# Decrypting an RSA message given $a^2 \equiv 1 \pmod n$

I need help with a practice problem for an upcoming test. I've learned the answer to the problem is "well done", but don't know how to get there. Any help is greatly appreciated.

Suppose that the RSA modulus of $n := 42313421$ used with an encryption exponent of $2015$ produces the pair $(27285537, 25251845)$ of ciphertexts. Use the fact that

$26437093^2 ≡ 1 \pmod n$

to find the original plaintext message. Show your work.

I don't see how fact stated helps with the problem.

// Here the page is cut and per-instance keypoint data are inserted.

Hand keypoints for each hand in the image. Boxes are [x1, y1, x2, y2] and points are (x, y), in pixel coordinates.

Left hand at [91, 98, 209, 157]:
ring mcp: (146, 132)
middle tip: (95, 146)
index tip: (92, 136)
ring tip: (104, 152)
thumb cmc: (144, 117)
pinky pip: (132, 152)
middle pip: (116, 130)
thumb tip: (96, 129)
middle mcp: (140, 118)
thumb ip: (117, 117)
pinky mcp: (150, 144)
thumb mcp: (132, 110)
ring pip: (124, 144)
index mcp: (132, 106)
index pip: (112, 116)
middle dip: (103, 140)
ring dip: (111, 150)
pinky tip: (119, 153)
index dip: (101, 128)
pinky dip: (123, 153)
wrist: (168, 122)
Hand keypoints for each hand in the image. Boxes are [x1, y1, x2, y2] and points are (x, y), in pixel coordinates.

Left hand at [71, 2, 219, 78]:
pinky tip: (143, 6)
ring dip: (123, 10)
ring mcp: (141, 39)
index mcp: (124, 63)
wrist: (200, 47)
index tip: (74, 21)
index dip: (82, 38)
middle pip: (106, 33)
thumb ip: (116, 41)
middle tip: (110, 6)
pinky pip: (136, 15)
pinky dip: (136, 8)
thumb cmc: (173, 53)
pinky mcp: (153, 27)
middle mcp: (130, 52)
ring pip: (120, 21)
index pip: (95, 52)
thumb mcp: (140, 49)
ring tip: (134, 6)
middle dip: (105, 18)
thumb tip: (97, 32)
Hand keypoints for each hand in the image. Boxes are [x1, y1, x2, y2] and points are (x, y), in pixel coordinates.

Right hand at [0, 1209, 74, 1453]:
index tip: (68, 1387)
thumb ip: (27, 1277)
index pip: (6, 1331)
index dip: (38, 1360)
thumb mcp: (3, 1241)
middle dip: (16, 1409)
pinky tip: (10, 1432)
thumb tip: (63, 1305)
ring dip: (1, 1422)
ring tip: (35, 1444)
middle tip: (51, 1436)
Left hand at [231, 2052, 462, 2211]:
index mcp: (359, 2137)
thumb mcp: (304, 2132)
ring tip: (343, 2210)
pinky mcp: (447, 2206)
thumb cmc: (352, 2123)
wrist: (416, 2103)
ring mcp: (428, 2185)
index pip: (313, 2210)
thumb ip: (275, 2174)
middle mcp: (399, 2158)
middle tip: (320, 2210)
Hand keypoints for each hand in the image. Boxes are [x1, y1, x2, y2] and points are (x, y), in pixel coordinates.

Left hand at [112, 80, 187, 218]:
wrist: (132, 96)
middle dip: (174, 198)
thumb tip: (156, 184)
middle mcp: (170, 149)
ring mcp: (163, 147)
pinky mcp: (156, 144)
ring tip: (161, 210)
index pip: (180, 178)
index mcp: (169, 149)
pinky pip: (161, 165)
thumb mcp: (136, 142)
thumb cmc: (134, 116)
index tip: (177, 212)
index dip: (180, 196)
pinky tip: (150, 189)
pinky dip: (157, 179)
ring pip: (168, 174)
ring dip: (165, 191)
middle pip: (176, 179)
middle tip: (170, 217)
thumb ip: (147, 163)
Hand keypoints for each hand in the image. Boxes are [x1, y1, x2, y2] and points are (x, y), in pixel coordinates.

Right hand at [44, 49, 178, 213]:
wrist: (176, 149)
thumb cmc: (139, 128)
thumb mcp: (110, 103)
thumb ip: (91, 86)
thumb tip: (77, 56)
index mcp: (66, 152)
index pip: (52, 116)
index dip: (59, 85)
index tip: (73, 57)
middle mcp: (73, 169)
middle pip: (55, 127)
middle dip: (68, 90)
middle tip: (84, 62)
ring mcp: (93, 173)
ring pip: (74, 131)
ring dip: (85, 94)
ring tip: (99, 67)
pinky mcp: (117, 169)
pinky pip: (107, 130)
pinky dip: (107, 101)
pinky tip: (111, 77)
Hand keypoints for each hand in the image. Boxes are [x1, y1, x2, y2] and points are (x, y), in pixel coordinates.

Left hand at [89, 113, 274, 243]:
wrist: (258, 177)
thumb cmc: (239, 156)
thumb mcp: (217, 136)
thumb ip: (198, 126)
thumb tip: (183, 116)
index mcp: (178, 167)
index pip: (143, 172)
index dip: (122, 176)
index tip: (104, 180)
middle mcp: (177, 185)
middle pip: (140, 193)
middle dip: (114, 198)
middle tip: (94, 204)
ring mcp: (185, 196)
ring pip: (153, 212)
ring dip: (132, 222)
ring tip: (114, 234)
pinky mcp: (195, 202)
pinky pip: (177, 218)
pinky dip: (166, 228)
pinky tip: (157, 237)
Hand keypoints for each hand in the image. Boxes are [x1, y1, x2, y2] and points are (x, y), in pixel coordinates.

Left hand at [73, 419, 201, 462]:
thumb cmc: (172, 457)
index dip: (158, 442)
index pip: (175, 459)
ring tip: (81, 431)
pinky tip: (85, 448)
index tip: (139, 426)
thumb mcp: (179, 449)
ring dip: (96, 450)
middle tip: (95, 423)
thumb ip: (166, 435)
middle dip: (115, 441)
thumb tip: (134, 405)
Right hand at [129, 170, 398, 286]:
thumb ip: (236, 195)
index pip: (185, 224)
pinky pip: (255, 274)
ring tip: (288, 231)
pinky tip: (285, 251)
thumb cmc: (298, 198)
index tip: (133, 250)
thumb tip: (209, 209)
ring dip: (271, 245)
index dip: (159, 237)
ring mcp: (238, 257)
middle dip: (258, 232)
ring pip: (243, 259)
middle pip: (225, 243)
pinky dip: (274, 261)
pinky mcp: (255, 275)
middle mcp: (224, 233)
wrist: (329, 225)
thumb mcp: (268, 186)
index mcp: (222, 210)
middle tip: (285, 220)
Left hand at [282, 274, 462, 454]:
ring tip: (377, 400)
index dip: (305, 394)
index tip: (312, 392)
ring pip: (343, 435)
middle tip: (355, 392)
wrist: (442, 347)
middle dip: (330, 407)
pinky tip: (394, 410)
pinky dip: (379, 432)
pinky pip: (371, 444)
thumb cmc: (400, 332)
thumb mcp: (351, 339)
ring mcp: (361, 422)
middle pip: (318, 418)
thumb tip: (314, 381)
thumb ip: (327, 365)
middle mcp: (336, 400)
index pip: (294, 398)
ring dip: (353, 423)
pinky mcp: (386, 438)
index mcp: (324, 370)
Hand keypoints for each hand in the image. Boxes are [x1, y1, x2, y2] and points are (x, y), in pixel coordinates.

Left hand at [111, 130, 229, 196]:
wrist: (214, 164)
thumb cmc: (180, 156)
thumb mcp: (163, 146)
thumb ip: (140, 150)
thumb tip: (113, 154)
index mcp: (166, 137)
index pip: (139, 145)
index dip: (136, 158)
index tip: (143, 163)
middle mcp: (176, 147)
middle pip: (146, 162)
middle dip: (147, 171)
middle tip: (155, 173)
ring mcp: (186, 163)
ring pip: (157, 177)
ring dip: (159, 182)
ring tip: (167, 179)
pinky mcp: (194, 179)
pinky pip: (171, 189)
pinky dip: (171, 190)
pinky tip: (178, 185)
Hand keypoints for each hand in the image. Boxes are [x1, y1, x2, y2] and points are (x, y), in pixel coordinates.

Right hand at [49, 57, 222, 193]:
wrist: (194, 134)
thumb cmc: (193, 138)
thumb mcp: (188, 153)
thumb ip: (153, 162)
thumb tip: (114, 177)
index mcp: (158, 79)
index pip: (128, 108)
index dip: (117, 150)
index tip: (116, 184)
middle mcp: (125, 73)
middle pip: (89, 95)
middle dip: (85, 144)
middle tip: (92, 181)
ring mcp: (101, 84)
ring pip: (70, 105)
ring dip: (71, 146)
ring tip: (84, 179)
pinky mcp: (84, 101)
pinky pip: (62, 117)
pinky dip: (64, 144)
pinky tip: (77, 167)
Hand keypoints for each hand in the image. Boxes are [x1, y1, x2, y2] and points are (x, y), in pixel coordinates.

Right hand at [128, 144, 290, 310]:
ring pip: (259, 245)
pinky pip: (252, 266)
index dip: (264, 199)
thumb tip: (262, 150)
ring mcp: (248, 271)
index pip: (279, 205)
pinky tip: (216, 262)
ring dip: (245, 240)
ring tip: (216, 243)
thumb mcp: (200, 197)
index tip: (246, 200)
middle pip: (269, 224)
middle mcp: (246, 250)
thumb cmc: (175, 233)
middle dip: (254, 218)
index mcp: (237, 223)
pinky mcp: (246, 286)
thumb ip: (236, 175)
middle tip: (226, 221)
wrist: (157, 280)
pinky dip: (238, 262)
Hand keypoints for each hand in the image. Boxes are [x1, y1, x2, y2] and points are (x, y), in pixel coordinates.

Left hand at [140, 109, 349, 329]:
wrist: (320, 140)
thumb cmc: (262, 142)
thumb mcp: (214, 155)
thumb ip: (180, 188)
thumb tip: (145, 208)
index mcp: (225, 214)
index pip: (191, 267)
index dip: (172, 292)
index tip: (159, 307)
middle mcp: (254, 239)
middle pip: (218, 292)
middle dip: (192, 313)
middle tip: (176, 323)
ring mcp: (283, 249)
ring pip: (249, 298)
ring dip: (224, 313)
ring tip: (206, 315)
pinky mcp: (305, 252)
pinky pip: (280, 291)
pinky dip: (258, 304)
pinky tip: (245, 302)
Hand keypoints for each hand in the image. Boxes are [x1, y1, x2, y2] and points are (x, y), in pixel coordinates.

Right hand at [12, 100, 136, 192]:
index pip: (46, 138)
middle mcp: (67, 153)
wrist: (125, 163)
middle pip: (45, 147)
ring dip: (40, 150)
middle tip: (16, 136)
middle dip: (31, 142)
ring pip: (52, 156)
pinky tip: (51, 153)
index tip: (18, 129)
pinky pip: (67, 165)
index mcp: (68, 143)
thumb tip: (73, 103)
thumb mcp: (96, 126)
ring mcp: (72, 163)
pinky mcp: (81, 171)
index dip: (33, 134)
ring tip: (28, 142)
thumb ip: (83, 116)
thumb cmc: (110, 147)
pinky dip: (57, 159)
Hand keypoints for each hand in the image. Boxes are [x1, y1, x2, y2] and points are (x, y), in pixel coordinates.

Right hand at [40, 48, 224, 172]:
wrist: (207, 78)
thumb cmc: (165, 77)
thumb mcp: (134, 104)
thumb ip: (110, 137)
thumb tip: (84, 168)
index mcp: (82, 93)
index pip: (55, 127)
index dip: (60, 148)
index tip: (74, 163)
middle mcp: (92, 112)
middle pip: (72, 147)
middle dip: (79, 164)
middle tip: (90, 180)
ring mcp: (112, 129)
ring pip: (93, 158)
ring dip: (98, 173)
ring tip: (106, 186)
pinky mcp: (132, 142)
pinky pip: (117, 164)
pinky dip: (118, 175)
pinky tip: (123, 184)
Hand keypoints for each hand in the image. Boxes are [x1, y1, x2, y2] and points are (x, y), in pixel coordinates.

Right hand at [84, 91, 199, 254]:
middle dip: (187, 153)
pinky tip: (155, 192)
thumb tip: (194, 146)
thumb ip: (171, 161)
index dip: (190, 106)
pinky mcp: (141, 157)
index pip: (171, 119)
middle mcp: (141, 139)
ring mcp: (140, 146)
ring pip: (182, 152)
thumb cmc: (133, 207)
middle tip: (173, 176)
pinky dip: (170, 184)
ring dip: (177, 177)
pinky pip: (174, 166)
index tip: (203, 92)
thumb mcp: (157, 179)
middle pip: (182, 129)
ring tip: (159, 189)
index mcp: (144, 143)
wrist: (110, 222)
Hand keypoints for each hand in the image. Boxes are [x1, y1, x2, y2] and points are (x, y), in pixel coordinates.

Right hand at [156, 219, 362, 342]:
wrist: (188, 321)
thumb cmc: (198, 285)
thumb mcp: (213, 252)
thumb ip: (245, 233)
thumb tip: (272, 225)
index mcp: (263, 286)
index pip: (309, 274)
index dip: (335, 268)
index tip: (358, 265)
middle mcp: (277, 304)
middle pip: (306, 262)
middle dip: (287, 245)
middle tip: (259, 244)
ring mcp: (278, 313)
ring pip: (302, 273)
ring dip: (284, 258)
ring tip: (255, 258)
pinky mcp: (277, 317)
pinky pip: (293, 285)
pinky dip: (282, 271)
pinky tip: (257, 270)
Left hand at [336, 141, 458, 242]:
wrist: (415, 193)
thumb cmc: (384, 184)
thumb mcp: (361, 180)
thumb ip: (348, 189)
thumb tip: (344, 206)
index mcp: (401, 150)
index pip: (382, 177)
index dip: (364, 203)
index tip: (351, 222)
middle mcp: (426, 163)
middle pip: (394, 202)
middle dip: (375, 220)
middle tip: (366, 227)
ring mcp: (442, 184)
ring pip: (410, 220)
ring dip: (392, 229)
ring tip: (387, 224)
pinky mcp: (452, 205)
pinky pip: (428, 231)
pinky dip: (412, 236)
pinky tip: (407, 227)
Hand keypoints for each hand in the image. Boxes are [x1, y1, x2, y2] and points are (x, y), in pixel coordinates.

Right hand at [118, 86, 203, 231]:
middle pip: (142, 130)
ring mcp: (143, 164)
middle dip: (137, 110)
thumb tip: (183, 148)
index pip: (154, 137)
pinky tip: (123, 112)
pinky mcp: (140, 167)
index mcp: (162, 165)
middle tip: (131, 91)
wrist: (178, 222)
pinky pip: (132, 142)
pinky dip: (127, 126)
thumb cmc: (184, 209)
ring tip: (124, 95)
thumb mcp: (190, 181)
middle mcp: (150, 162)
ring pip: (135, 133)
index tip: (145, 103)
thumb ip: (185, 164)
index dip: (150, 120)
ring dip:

• Hint: You know two different pairs of square-roots of the same number ($\pm1$ and $\pm26437093$ all square to $1$) which allows you to factor $n$. – CodesInChaos May 6 '16 at 15:38

Consider two numbers $a$ and $b$ that square to the same value modulo $n$ and don't just differ by the sign.
$$a^2 \equiv b^2 \pmod n2$$ $$(a-b)(a+b) \equiv 0 \pmod n$$
Neither of the factors on the left is 0 (or equivalently a multiple of $n$), thus each of them must contain one of the prime factors of $n$.
Thus you can use $\operatorname{GCD}(a-b, n)$ and $\operatorname{GCD}(a+b, n)$ to recover factors of $n$. If $n$ is the product of two primes, you thus factored $n$. Once you factored $n$, follow the standard RSA key generation procedure to obtain the decryption exponent $d$.
In your example $a=\pm 1$ and $b=\pm 26437093$.
This attack is important in the context of the Rabin cryptosystem, which works like RSA, except it uses the public exponent $2$. So the decrypter/signer has to make sure that they never produce information about different roots for a given square, otherwise an attacker can recover their public key.